On pourrait ainsi établir des normes cohérentes et transparentes en matière de gouvernance et de collaboration entre les institutions de différentes disciplines scientifiques. Une approche concertée à l’égard des pratiques d’examen par les pairs et une stratégie appropriée pour trouver l’équilibre entre les besoins et la formation de chercheurs à divers stades de leur carrière compterait également parmi les résultats positifs souhaités.

En deuxième lieu, le retour à un rapport de financement de 70:30 au profit de la recherche indépendante est la clé du succès à long terme. La nature fortuite de la recherche et la longue période de latence entre la découverte et l’application de résultats pour la santé humaine sont des caractéristiques inhérentes bien documentées.

Enfin, notre communauté scientifique vieillit. Le rapport insiste sur la nécessité de miser sur les jeunes chercheurs en formation et les chercheurs qui sont en début de carrière, et cela devrait être au cœur de l’ordre du jour du gouvernement. Recruter les meilleurs et les plus brillants esprits, tout en favorisant une collaboration à l’échelle internationale, enrichira le monde de la recherche au Canada.

Dans le contexte mondial actuel, la création d’un milieu attrayant au Canada pour les étudiants et scientifiques étrangers, que ce soit pour la poursuite des études ou d’une carrière florissante, est essentielle pour grossir notre communauté de recherche. De même, il importe de créer de solides liens internationaux et d’importantes collaborations, car la science ne connaît pas de frontière.

En bref, le rapport du gouvernement vise juste. Or, pour que les recommandations portent fruit pour le Canada, c’est-à-dire créer l’économie innovatrice du futur, nous devons les appliquer maintenant. Il faut prévoir une augmentation du financement sur quatre ans, et ce, dès 2018. Aussi, pour veiller à ce que le gouvernement rentabilise ses investissements dans la recherche, il y aurait lieu de mettre en œuvre le cadre d’évaluation de l’ACSS qui favorise la responsabilisation pour les bailleurs de fonds pour la recherche en santé.

Le gouvernement a un bon plan et il doit maintenant passer à l’action.

Les recommandations pressantes du rapport sont à même de transformer la capacité du Canada à concurrencer sur le plan mondial et à contribuer de manière significative à la santé, à la prospérité et au bien-être des générations actuelles et futures au pays.
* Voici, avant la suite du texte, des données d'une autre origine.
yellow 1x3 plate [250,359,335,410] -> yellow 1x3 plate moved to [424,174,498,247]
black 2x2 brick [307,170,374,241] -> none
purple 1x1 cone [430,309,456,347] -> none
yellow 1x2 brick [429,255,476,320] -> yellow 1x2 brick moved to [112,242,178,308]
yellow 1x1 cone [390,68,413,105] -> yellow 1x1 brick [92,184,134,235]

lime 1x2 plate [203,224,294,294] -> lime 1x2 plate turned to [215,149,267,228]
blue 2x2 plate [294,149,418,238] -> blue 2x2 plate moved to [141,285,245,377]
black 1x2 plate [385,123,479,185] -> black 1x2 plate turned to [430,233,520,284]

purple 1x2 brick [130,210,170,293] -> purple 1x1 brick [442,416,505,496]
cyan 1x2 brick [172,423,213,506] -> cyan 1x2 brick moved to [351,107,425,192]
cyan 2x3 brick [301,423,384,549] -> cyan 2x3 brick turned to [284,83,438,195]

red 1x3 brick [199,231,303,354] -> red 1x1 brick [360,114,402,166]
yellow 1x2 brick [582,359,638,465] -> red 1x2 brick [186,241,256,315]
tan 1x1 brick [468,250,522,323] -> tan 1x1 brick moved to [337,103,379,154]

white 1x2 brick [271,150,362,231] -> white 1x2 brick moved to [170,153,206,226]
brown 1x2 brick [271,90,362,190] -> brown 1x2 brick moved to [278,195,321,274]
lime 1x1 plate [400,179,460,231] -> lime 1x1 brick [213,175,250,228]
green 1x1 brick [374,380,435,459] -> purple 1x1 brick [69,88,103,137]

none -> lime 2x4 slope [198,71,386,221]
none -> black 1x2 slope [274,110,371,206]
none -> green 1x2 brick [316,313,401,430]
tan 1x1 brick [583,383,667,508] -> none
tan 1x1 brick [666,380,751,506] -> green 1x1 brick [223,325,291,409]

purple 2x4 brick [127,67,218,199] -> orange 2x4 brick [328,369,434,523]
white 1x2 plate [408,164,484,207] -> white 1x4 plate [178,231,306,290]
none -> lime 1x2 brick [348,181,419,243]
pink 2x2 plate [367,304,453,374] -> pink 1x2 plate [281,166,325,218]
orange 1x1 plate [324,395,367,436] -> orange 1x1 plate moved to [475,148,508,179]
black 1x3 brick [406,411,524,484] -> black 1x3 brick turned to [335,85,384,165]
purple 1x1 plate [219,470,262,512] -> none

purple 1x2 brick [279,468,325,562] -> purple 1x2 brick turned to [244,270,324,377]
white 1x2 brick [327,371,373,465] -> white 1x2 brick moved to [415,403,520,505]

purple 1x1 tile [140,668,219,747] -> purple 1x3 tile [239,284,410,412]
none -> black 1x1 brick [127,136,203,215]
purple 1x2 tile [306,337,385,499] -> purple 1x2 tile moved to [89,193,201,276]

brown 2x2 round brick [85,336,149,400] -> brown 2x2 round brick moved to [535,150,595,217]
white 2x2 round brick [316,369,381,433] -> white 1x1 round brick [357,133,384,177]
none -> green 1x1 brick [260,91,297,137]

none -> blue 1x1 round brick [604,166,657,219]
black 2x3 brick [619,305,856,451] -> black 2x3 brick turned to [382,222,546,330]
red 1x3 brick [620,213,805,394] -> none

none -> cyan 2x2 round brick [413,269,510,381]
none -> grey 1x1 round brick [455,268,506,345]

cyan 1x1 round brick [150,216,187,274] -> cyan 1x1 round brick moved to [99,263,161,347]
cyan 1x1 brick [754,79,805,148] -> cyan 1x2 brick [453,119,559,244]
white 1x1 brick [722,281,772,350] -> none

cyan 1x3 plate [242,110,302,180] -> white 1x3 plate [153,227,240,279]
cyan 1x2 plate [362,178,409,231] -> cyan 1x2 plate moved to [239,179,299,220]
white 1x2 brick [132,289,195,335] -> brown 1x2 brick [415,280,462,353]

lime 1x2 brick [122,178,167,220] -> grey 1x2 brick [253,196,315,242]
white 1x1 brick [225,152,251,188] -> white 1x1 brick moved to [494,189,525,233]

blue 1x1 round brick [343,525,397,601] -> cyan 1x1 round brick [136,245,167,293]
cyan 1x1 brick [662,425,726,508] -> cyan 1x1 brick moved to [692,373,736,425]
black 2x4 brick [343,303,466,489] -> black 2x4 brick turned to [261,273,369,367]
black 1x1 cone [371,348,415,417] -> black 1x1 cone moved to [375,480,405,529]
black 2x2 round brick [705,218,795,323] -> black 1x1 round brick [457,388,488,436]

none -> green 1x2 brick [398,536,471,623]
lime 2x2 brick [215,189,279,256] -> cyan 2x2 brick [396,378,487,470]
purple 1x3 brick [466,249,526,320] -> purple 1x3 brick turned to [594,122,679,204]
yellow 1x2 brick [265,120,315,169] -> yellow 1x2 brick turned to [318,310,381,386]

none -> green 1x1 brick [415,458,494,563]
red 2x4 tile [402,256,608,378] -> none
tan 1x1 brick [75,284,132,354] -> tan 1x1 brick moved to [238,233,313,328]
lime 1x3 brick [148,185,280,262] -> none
Alors, qu’attendons-nous? 

 

Paul Armstrong est conseiller expert auprès d’EvidenceNetwork.ca, professeur émérite à l’Université de l’Alberta et directeur fondateur du Canadian VIGOUR Centre, un centre de recherche de l’Université de l’Alberta consacré à l’amélioration de la santé cardiovasculaire. Il a été le président fondateur de l’Académie canadienne des sciences de la santé.

Carol Herbert est professeure émérite à la Faculté de médecine et de médecine dentaire Schulich à l’Université Western, professeure auxiliaire à l’École de santé de la population et de santé publique de l’Université de la Colombie-Britannique et actuelle présidente de l’Académie canadienne des sciences de la santé.